**DIRECTIVE**. From the line containing "RELATED MANUALS" through the last line below, copy every line exactly, leaving out the pictures.
==========
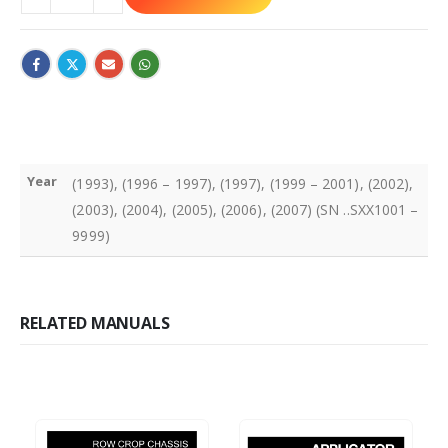
Year
(1993), (1996 – 1997), (1997), (1999 – 2001), (2002),
(2003), (2004), (2005), (2006), (2007) (SN ..SXX1001 –
9999)
RELATED MANUALS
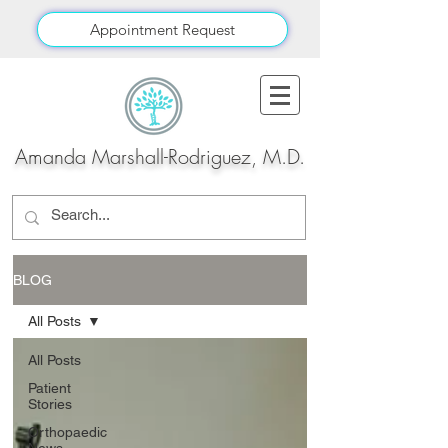
Appointment Request
Amanda Marshall-Rodriguez, M.D.
BLOG
All Posts
All Posts
Patient
Stories
Orthopaedic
==========
**COMPLETED TASK**.
RELATED MANUALS
Appointment Request
Amanda Marshall-Rodriguez, M.D.
BLOG
All Posts
All Posts
Patient
Stories
Orthopaedic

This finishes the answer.